→ PASSAGE TO READ
((

Testimonies and Other Writings
The following is the work of the individual author and does not necessarily reflect the views or opinions of the Opus Dei Awareness Network, Inc.
Talking Points – Obedience in Opus Dei
by Joseph I. B. Gonzales, former numerary, six years
This selection of talking points explores the implementation of obedience in Opus Dei. Opus Dei claims that it follows the spirit of the first Christians, yet an intellectually honest investigation of the spirit of Opus Dei shows that numerary life is really an adaptation of religious spirituality and reflects many aspects of religious life in early twentieth-century Spain.
Religious obedience genuinely derives from early monasticism in the fourth century A.D. The vow of obedience does not occur among lay Christians before then.
Implementation of the tradition of religious obedience among numeraries raises the legitimate question of how such a contradiction can be understood to be consistent with the reality of lay life. It also brings up the problem of lack of informed consent among persons who join with the expectation that they will remain lay people, with all the attendant rights and obligations that are normally sacrificed only in religious life.
The absolutist character of obedience in Opus Dei, even to the denigration of reason, also casts doubt upon its authentic identification with the will of God. Moreover, the widespread habit of dissimulation in Opus Dei implies that the worthy practice of obedience may in various instances be undermined by falsehood and destructive motives, or at the very least, inadequately informed. Such questionable features of the organization have led to accusations from various quarters of deception, Machiavellianism, and fascism. Indeed, the traumatic experience of former numeraries casts doubt on the assumption that obedience implemented in such an environment truly derives from the mandate of Jesus.

))

→ DATA RECORDS
((

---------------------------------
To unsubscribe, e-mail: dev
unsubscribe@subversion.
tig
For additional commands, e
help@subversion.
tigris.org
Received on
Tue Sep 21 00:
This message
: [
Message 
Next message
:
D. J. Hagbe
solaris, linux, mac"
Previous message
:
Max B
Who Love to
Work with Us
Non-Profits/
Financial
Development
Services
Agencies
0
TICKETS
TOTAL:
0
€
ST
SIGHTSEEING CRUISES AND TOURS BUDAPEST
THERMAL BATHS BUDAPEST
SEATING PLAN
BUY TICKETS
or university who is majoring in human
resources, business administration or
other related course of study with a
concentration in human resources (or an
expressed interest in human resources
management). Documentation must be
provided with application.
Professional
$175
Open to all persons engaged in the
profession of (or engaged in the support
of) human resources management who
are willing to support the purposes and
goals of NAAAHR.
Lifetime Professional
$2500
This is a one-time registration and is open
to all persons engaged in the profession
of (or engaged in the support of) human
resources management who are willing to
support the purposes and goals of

))
((

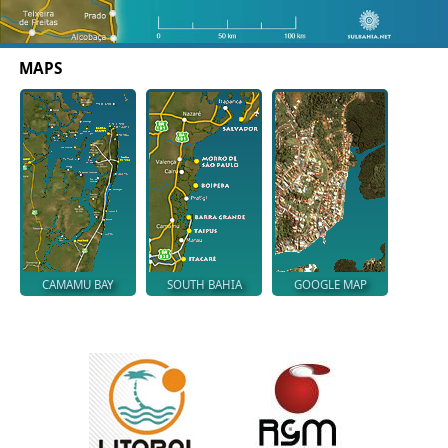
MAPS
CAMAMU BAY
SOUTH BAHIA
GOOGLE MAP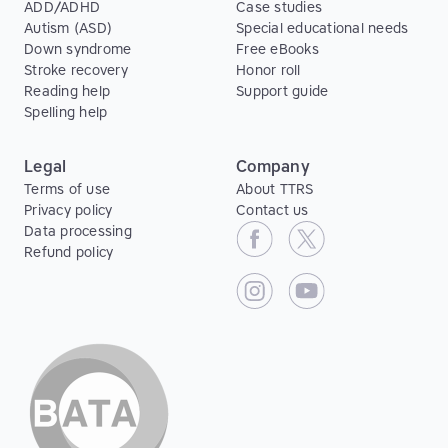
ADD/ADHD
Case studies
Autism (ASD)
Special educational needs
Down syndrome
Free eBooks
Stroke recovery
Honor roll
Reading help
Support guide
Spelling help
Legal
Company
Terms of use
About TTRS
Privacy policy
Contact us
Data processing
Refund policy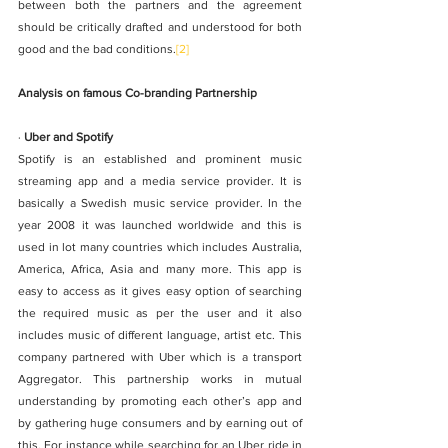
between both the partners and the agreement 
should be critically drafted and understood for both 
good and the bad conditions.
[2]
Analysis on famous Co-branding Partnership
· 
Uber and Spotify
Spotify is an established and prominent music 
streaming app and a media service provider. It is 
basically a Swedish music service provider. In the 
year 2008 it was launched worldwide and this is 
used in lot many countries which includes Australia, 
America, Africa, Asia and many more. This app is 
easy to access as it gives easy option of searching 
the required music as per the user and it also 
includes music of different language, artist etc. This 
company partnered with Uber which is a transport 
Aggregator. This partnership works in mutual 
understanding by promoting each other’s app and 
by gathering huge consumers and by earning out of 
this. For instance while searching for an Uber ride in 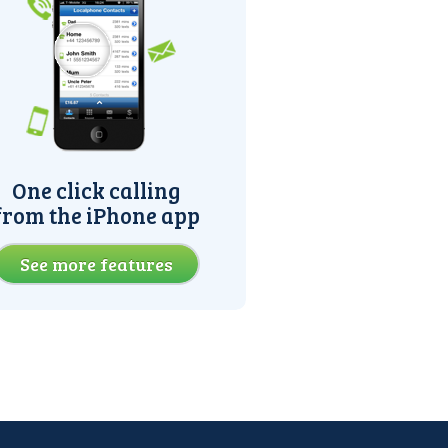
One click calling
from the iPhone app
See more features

))
((

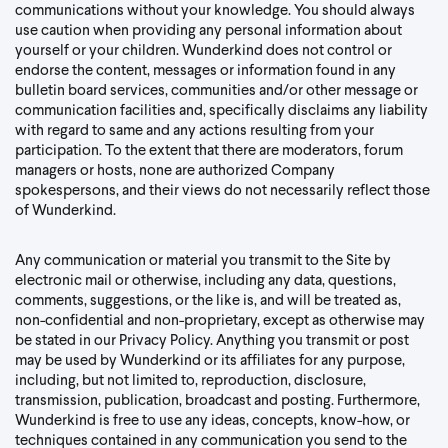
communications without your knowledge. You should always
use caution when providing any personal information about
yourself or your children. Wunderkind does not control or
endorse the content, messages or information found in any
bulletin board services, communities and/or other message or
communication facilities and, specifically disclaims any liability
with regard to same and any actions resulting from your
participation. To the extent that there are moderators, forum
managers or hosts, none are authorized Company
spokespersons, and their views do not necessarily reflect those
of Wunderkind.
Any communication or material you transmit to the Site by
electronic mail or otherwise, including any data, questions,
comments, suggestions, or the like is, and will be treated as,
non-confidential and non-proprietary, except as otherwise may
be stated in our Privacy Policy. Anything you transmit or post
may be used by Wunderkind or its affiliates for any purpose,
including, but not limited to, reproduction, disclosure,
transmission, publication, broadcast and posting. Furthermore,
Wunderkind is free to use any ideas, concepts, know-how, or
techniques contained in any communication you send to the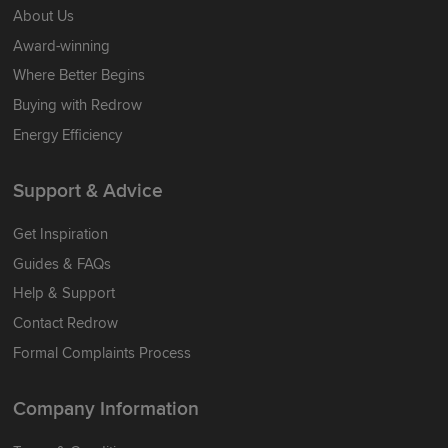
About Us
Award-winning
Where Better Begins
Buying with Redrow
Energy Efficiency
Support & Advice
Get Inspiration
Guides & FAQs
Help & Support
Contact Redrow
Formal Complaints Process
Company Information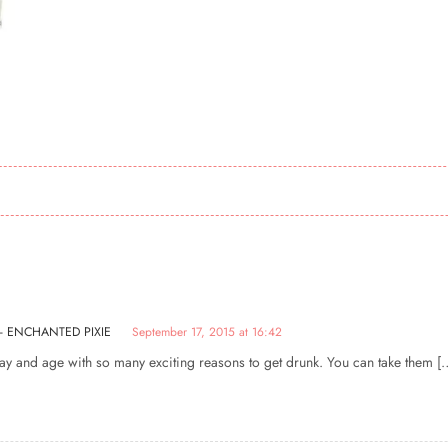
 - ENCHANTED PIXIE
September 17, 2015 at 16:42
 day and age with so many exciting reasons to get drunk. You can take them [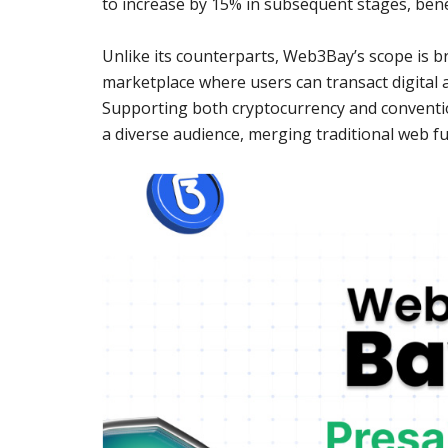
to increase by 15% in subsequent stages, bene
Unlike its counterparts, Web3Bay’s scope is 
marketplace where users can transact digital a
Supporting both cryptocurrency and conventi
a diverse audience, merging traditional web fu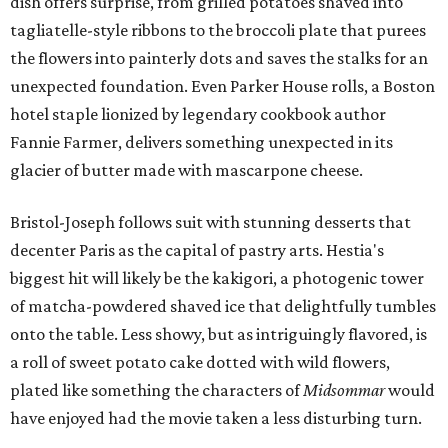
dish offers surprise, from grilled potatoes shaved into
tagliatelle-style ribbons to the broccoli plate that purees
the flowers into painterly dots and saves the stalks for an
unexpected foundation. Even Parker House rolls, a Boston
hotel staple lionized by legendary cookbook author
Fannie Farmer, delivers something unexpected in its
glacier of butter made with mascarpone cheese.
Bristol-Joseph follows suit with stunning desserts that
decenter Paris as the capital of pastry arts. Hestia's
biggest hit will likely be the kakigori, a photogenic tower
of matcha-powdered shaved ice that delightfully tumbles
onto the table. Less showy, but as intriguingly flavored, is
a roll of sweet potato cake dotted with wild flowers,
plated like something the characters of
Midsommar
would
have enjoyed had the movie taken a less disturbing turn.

))

→ WHAT IS REQUIRED
In the talking points on obedience in Opus Dei, transcribe the passage from "The absolutist character" to "mandate of Jesus.".

→ EXERCISE RESULT
The absolutist character of obedience in Opus Dei, even to the denigration of reason, also casts doubt upon its authentic identification with the will of God. Moreover, the widespread habit of dissimulation in Opus Dei implies that the worthy practice of obedience may in various instances be undermined by falsehood and destructive motives, or at the very least, inadequately informed. Such questionable features of the organization have led to accusations from various quarters of deception, Machiavellianism, and fascism. Indeed, the traumatic experience of former numeraries casts doubt on the assumption that obedience implemented in such an environment truly derives from the mandate of Jesus.